The toes up test (dorsiflexion of the ankle with toe) is an important parameter for dynamic balance. The inability to raise the toe during flat walking can lead to falls, especially in older ages. ¹¹ The most common injury mechanism in the geriatric population is falling, which constitutes more than 75% of the injuries. ²⁶ In a systematic analysis of 13 studies, Moutzouri et al. reported that TKA can increase balance, decrease the falling rates, and is effective in changing preoperative fallers to postoperative non-fallers. ²⁷ However, they did not make any analysis of the difference between different TKA designs. In our study, CR group was found more successful in the toes up test. Therefore, activities like walking and stair climbing that are related to the mobility of the ankle and raising the toe, which are also important to prevent falls in elderly patients , ¹¹ can be performed more easily when posterior cruciate was preserved. The mechanical basis of this result might be the protected proprioception in patients with retained PCL. ²⁸ Borah et al. reported that on-axis velocity diminishes with age and the older people experience difficulties to move in an intended direction, especially in seventh decade. ² In our study, the PS group performed better in the on-axis velocity test indicating better linear goal orientation compared to the CR group.
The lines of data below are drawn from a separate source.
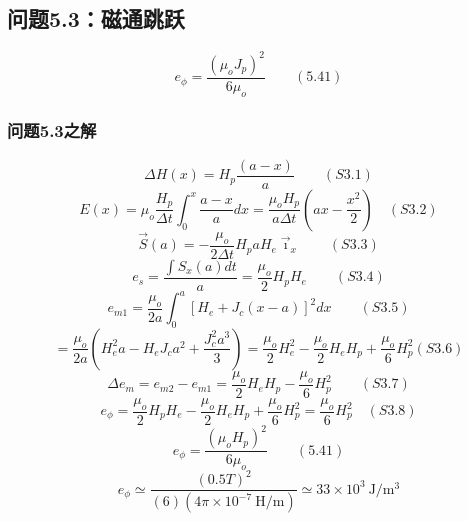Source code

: \subsection{问题5.3：磁通跳跃}

\begin{equation}%
e_{\phi}=\frac{(\mu_{o}J_{p})^{2}}{6\mu_{o}}\qquad(5.41)
\end{equation}

\subsubsection{问题5.3之解}

\begin{equation}%
\Delta H(x)=H_{p}\frac{(a-x)}{a}\qquad(S3.1)
\end{equation}
\begin{equation}%
E(x)=\mu_{o}\frac{H_{p}}{\Delta t}\int_{0}^{x}\frac{a-x}{a}dx=\frac{\mu_{o}H_{p}}{a\Delta t}(ax-\frac{x^{2}}{2})\quad(S3.2)
\end{equation}
\begin{equation}%
\vec{S}(a)=-\frac{\mu_{o}}{2\Delta t}H_{p}aH_{e}\vec{\imath}_{x}\qquad(S3.3)
\end{equation}
\begin{equation}%
e_{s}=\frac{\int S_{x}(a)dt}{a}=\frac{\mu_{o}}{2}H_{p}H_{e}\qquad(S3.4)
\end{equation}
\begin{equation}%
e_{m1}=\frac{\mu_{o}}{2a}\int_{0}^{a}[H_{e}+J_{c}(x-a)]^{2}dx\qquad(S3.5)
\end{equation}
\begin{equation}%
=\frac{\mu_{o}}{2a}(H_{e}^{2}a-H_{e}J_{c}a^{2}+\frac{J_{c}^{2}a^{3}}{3})=\frac{\mu_{o}}{2}H_{e}^{2}-\frac{\mu_{o}}{2}H_{e}H_{p}+\frac{\mu_{o}}{6}H_{p}^{2}(S3.6)
\end{equation}
\begin{equation}%
\Delta e_{m}=e_{m2}-e_{m1}=\frac{\mu_{o}}{2}H_{e}H_{p}-\frac{\mu_{o}}{6}H_{p}^{2}\qquad(S3.7)
\end{equation}
\begin{equation}%
e_{\phi}=\frac{\mu_{o}}{2}H_{p}H_{e}-\frac{\mu_{o}}{2}H_{e}H_{p}+\frac{\mu_{o}}{6}H_{p}^{2}=\frac{\mu_{o}}{6}H_{p}^{2}\quad(S3.8)
\end{equation}
\begin{equation}%
e_{\phi}=\frac{(\mu_{o}H_{p})^{2}}{6\mu_{o}}\qquad(5.41)
\end{equation}
\begin{equation}%
e_{\phi}\simeq\frac{(0.5T)^{2}}{(6)(4\pi\times10^{-7}\ \mathrm{H/m})}\simeq33\times10^{3}\ \mathrm{J/m^{3}}
\end{equation}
CR design can limit the ability of target orientation and reaching the target at the exact point. The mechanical reason behind this situation might be the increased flexion capability of PS designs.^1,21

This study is not without limitations. Retrospective design and the low number of patients are the main limitations. The lack of preoperative evaluation of balance also prevented us from comparing the postoperative values to the preoperative period. Besides, the PS design was mostly preferred in the case of severe varus or flexion contracture, which can lead to worse preoperative functional capacity in the PS group. However, since the functional outcome was similar between the groups, this possible difference was compensated. A large range of follow-up duration could have also affected the results since the postural dynamics can improve throughout the time. Gap balancing technique was used to achieve correct tensions of ligaments, but it was not possible to confirm that the soft tissue components were standardized in all patients. Less than 90 degrees of knee flexion was an exclusion criterion since some tasks in CDP require 90 degrees of flexion. This exclusion criterion might have compromised our results regarding flexion values which indicated less flexion capacity in CR group. Finally, with further validation studies, it is also required to analyze whether the results obtained from this study transform into clinical significance and affect the daily activities of a patient. To the best of our knowledge, this is the first study comparing PS and CR designs in patients with bilateral TKA, in terms of balance characteristics.

Conclusions

This study determined that CR and PS designs can have different effects on postural stability when applied bilaterally. CR design may provide better motor adaptation (especially in walking dynamics) reducing the fall risk while PS design may provide better linear goal (an object, heading to the target, etc.,) orientation with a faster movement in an intended direction. Implant design should be chosen both according to the stage of the disease and the potential postural/dynamic balance expectations of the patients. The hypothesis of this study—which was; PS design adversely affects the dynamic balance parameters due to the loss of PCL—was partially supported by the results of motor adaptation test. However, the results of limits of stability test also revealed that PS design has its own advantages too. This study provides preliminary biomechanical findings. Further studies should be conducted to truly understand the effect of knee implant on balance and to verify the findings of this study.